We're all so eager to attain revenue goals, that all it takes is a simple distraction to catch our eye (i.e. a shiny penny).  The promise of a hot lead at a new prospect often retards efforts at existing prospects by shifting valuable attention and resources away from them.  Frequently, we drop everything to chase a sale at an unqualified prospect requiring a time consuming proposal with a quick turnaround.  

It's impossible to avoid that shiny coin 100% of the time, but when we pursue them habitually, we're trading higher probability conversions in our existing pipeline, for long shots.  

I'm not advocating slow starts to reasonably-qualified, time sensitive, opportunities. I'm suggesting there's an unacknowledged price to pay when professionals repeatedly turn their energies toward unqualified prospects seeking fast fee quotations, project budgets, proposals, conference calls, etc.  It all takes time.

Professionals can't totally inoculate themselves from Shiny Penny Syndrome -- it requires discipline to walk away from pursuits that appear quickly and often dramatically.  Emotions can run high on both sides of a decision to pursue or not pursue the new "opportunity".  Nobody wants to appear as though they lack aggressiveness.  So how can we reduce our exposure to unhealthy pursuits of shiny pennies?  

One method is to calculate your ROI for these pursuits (and share among market-facing peers).  Total the estimated fees coming from wins of these pursuits over a twelve month period or longer (a dollar value easy to compile because data points will be sparse).  Next, attribute a reasonable dollar value for the sum total of all the time and resources expended on shiny penny pursuits, over the same time period.  Next, divide the estimated fee value, by the total time and resource value.  That's your ROI for these moonshots.

Another method, and a more preemptive one, is adoption of an opportunity assessment standard.  Even a few qualification questions consistently considered, are better than nothing.  Use questions to assess unknown, proposal-anxious prospects and arrive at an informed team consensus on how (or whether) to proceed with a given pursuit.
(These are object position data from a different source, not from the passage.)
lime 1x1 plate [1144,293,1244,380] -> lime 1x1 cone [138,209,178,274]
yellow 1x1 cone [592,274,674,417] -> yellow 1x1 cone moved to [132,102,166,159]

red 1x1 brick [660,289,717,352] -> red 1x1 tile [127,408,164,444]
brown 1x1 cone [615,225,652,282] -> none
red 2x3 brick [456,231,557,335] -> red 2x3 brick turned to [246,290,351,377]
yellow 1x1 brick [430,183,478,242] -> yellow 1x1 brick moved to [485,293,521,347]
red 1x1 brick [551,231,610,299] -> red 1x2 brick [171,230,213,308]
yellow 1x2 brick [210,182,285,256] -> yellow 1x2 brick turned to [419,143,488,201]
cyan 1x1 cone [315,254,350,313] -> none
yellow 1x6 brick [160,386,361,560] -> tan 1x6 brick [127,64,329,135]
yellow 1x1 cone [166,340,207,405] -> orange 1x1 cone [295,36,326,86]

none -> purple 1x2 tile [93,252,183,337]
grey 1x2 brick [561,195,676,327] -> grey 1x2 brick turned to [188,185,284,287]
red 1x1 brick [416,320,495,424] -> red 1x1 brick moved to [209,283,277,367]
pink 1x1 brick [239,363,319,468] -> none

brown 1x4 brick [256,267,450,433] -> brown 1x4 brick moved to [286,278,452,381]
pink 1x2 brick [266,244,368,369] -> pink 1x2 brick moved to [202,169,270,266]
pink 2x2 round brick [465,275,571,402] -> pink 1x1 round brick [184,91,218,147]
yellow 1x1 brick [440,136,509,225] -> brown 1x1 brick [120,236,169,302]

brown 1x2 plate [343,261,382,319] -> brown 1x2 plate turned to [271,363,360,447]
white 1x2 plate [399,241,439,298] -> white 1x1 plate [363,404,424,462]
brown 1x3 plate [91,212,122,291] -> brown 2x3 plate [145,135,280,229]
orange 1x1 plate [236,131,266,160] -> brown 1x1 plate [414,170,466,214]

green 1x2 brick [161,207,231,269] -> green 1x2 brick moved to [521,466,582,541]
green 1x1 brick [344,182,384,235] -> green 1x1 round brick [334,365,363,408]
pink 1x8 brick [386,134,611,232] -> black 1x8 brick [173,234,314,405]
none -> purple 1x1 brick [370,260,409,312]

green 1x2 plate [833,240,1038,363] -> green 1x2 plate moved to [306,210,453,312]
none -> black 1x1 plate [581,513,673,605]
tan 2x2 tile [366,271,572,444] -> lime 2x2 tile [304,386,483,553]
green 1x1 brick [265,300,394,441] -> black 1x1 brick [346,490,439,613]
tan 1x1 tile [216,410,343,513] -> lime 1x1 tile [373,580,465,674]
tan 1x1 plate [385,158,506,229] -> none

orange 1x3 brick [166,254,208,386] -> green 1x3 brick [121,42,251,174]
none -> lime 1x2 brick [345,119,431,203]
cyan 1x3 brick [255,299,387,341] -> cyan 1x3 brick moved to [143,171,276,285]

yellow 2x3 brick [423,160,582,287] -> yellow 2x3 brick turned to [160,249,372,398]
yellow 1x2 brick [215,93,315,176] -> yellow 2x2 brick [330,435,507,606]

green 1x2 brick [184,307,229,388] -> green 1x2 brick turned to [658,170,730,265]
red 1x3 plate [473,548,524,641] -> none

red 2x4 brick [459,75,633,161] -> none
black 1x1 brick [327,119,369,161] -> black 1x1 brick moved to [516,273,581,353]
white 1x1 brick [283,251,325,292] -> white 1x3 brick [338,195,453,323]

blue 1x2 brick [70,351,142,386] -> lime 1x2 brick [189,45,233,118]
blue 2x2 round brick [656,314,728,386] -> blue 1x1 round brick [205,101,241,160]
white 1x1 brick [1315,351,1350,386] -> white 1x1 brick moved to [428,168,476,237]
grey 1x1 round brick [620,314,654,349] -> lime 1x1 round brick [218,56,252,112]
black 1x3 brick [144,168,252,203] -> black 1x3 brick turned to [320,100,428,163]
I close with some sample questions below.*  
  • Will direct contact with stakeholders and decision-makers occur before proposal development?  
  • How many competing firms will the prospect allow into this RFP process?  
  • What market reputation do we possess for this specific type of work?  
  • Do any C-level executives or board members at the prospect, already know us?  
  • Does the RFP process more closely resemble a commodity auction run by procurement managers, or a thoughtful vetting of individual firms by key stakeholders? 
  • Why were we invited to participate?
  • Why is the prospect going out to bid?
  • Is there enough time to develop a sufficient understanding of the prospect's business?
  • Can our experience and existing relationships produce unique value and insights, or merely rates and dates in a proposal?
  • To what extent can geographic proximity or similar reference-able clients, weigh in our favor or against us?
*If you can't obtain answers to your questions, or several answers don't inspire confidence, consider a decision to politely request more evaluation time or decline the RFP invitation (and turn your attention to better qualified opportunities).